Six detainees and one correctional officer at the jail have died from COVID-19 since the pandemic began. 

Although recent efforts have seen the jail population shrink to a little over 4,100 detainees from more than 5,600 in mid-March, those who remain locked up are fearful, Campanelli says.

“My clients are very scared. They are nervous about getting sick. They are nervous about ending up in the hospital and possibly dying,” said Campanelli. “I’ve heard recently that my clients do have masks but that’s fairly recent. They did not have gloves or masks as of probably two weeks ago.”

On Monday, a federal judge issued a preliminary injunction that mandates additional testing and social distancing measures as well as greater efforts to clean and sanitize the jail.

U.S. District Judge Matthew Kennelly, who earlier this month rejected a petition from Campanelli calling for the mass release of detainees, gave the sheriff’s office until Friday to provide face masks to all detainees in quarantine and implement new plans eliminating “bullpens” to house new inmates being processed into the jail.

“When I filed that petition on March 23 I did ask for a mass release,” said Campanelli. “I do feel that we can release certain categories of people.”

She said that the widespread policy of mass incarceration in the U.S. simply hasn’t worked.

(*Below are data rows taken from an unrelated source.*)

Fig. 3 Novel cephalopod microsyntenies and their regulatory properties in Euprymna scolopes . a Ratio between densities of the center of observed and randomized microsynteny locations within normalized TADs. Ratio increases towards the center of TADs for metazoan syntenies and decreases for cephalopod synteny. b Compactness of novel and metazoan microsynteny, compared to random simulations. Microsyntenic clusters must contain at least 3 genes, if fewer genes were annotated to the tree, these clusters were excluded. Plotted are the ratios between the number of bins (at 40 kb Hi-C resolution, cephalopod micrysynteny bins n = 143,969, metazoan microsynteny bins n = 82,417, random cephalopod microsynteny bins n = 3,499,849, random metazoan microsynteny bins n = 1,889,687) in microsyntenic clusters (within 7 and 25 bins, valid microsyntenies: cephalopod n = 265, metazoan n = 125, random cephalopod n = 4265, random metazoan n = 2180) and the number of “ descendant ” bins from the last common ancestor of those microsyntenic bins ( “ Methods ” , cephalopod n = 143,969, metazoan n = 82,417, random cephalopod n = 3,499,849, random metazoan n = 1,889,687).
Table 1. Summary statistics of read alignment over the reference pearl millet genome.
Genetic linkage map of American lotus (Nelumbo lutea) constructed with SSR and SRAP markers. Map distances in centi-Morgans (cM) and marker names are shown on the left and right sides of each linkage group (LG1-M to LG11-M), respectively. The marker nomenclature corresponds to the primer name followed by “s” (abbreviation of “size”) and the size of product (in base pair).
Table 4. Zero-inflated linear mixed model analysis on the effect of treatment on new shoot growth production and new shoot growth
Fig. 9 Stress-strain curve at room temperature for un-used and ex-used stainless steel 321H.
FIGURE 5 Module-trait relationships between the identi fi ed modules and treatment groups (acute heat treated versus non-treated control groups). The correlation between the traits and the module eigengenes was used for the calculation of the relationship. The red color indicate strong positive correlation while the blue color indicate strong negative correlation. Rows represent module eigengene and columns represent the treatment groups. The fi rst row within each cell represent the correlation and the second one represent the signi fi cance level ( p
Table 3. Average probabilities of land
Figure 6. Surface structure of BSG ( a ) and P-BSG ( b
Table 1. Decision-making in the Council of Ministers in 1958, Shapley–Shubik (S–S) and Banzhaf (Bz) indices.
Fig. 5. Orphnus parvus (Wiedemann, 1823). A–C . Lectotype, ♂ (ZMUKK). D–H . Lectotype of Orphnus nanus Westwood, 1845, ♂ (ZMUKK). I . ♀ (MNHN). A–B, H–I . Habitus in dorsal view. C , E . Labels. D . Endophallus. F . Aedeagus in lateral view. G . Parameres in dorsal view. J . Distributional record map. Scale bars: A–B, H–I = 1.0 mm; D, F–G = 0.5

“Bail reform right now is working and we have to continue on that path of returning citizens to their homes,” said Campanelli, who estimates her office has won the release of more than 1,700 detainees since late March, including 230 who got bail through the National Bail Project. “Many of my clients deserve to go home and they can go home safely. And we’ve proven through our bail reform efforts the percentages of people who reoffend in a violent manner who are returned to the community is less than two percent. You do not lock up 98% of folks because 2% may reoffend. We did that for 50 years. It didn’t work.” 

While Foxx is supportive of the overall aim of bail reform, she said her office cannot support the mass release of detainees.

“We have to make sure that we are ensuring both public health and public safety, and so for us it is a matter of looking at each case individually to make sure that we are not releasing someone back in to the community that may pose a public safety risk,” said Foxx. “Not being able to look at each case individually denies us the opportunity to do that.”

Foxx noted that she and Campanelli and other stakeholders had been working together to reduce the jail population for several years.

“But I think we want to be mindful that even as we are talking about bail reform we are doing this in a way (in which) decarceration efforts are balancing safety and public health,” Foxx said.